▸ **EXTRACTED TEXT**:
________________________
Executives from Big Oil--Exxon Mobil, Chevron, ConocoPhillips, RoyalDutch Shell and BP--testified in Congress in hearings last week before the Senate Energy and Commerce committees. See the notice of the hearing here. Part of the concern relates to the Energy Policy Act of 2005, which you can access here. Dick Cheney headed a task force to develop energy policy, and environmental groups have long sought information on the contacts that members of the task force had with Big Oil. Environmentalists suspected that Big Oil representatives had access that was denied to environmentalists and that resulted in energy policies and incentives that heavily favor Big Oil in the energy bill. So one of the questions asked in the hearings last week related to the role of Big Oil in the 2001 task force. Most of the executives responded that they "hadn't participated", yet a secret list compiled by the White House shows that executives from Exxon, Conoco, BP and Shell did meet at various times with Cheney aides and the head of the task force and continued to have easy access to Cheney and other White House officials. See John J. Fialka, Oil Executives Could Face Probe of Their Testimonyh to Congress, Wall St. J., Nov. 17, 2005, at A10, this New York Times story, and this CNN Money story.
Big Oil demands for access to public lands made it into the task force's recommendations, and many of those provisions were wrapped into the energy bill passed by Congress this fall. To many ordinary Americans, the package appears to be one more giveaway of public resources. Tax incentives for building refineries, access to public lands and other provisions come on top of the long-provided oil depletion allowance that provides a windfall tax break to Big OIl that is hard to justify under either economic or fairness theories.
And Big Oil doesn't need to feed at the public trough of tax subsidies to make a decent profit. The Senate hearings were particularly focused on the huge profits that Big OIl has made in recent months while consumer costs for energy products have skyrocketed. It appears that Big Oil has been enjoying profit growth in the 40% range--not chicken feed by anyone's estimates. See this story and this LA Times article discussing the sometimes tense hearings about high profits. The Senate Finance Committee even voted on Nov. 15 to include a windfall profits tax in its package of tax bills.
Any hope that the Senate would take a truly hard look at its energy and tax packages benefitting Big Oil was shortlived. Senator Dorgan proposed a windfall profits tax as an addition to the $59 billion tax cut package, but the Dorgan amendment failed to carry. The Senate also failed to pass an amendment proposed by Maria Cantwell that would have permitted the President to declare energy emergencies and impose more severe penalties for price-gouging during such emergencies. In spite of the record-breaking profits of the extractive industries, the Senate could not muster the courage to pass an amendment to the tax bill proposed by Diane Feinstein that would have rescinded tax breaks for energy exploration. See this story. The bill, however, did include about $4.3 billion of accounting changes that are the focus of a White House veto threat. See this story in the Guardian.
________________________
▸ **EXERCISE PROMPT**:
Answer these questions from the text on Big Oil above:
(a) Executives from which five oil companies testified in Congress?
(b) On what date did the Senate Finance Committee vote to include a windfall profits tax in its package of tax bills?
(c) About how much in accounting changes did the bill include that drew a White House veto threat?
________________________
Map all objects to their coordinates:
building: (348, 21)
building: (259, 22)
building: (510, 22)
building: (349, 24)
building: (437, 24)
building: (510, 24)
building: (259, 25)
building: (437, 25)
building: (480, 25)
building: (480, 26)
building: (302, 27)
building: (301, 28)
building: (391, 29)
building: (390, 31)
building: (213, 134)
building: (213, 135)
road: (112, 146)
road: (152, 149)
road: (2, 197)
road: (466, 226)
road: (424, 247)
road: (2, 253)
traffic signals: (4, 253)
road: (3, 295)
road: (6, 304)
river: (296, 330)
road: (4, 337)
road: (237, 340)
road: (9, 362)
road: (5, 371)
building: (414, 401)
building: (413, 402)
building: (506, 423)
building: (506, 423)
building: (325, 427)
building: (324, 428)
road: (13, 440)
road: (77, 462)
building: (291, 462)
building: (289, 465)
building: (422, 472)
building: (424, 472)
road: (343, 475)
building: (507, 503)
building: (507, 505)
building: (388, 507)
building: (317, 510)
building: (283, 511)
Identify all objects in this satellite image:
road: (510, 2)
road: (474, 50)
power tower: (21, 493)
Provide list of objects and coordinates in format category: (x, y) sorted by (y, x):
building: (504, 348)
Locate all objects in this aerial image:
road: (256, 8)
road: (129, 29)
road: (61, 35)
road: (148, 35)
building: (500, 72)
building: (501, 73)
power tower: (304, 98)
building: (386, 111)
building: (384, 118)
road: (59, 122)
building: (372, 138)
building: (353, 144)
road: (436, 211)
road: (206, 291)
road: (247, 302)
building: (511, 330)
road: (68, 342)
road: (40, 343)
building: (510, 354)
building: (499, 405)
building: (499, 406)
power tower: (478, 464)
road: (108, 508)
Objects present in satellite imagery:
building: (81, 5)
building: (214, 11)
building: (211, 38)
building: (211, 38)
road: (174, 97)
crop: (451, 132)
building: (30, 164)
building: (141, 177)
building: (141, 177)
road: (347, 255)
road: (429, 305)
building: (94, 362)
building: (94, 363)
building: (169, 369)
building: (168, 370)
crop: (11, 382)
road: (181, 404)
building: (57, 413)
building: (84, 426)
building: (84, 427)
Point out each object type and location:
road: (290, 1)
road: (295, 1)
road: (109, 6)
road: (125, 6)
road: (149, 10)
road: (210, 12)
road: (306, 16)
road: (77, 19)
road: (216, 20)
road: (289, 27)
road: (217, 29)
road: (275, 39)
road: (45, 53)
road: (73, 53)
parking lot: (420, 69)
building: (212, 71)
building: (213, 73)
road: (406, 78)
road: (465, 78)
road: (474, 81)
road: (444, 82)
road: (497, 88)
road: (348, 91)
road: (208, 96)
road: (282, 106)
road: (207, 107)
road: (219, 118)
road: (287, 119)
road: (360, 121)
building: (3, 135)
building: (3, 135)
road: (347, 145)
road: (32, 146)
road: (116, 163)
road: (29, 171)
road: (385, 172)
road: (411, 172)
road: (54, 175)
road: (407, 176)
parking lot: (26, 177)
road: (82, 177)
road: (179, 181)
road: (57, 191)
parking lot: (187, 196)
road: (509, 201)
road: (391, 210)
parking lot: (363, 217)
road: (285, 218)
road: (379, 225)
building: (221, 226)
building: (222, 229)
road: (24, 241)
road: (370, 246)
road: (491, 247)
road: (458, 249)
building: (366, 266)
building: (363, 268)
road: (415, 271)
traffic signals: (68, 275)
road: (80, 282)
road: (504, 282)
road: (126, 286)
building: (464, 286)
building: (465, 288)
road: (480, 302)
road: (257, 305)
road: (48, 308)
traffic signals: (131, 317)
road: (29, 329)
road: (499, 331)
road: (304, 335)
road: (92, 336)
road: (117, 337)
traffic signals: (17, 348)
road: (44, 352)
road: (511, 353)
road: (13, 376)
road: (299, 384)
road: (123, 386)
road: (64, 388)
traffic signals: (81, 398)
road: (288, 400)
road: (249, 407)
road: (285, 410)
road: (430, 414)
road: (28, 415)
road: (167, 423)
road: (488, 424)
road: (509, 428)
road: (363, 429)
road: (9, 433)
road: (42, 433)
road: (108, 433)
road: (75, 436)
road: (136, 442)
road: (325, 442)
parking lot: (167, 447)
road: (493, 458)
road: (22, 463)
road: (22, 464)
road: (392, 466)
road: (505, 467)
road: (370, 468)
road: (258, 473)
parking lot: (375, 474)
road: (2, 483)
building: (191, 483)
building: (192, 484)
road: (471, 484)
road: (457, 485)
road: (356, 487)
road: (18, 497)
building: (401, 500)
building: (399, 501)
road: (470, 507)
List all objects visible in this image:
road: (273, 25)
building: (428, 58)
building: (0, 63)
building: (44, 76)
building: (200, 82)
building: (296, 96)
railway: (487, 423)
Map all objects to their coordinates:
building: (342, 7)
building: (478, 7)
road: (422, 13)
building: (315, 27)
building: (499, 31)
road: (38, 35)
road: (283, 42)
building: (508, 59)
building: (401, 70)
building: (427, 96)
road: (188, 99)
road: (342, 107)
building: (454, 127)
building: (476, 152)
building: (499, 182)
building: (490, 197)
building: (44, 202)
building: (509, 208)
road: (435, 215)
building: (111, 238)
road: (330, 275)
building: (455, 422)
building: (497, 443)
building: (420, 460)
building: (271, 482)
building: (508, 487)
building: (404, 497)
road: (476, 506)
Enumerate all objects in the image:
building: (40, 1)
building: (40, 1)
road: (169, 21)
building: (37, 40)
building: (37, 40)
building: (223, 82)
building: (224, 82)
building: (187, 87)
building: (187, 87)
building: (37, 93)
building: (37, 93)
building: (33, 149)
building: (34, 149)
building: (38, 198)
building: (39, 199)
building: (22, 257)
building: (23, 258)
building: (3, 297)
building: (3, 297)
________________________
▸ **ANSWER AREA**:
(a) Exxon Mobil, Chevron, ConocoPhillips, Royal Dutch Shell and BP
(b) Nov. 15
(c) About $4.3 billion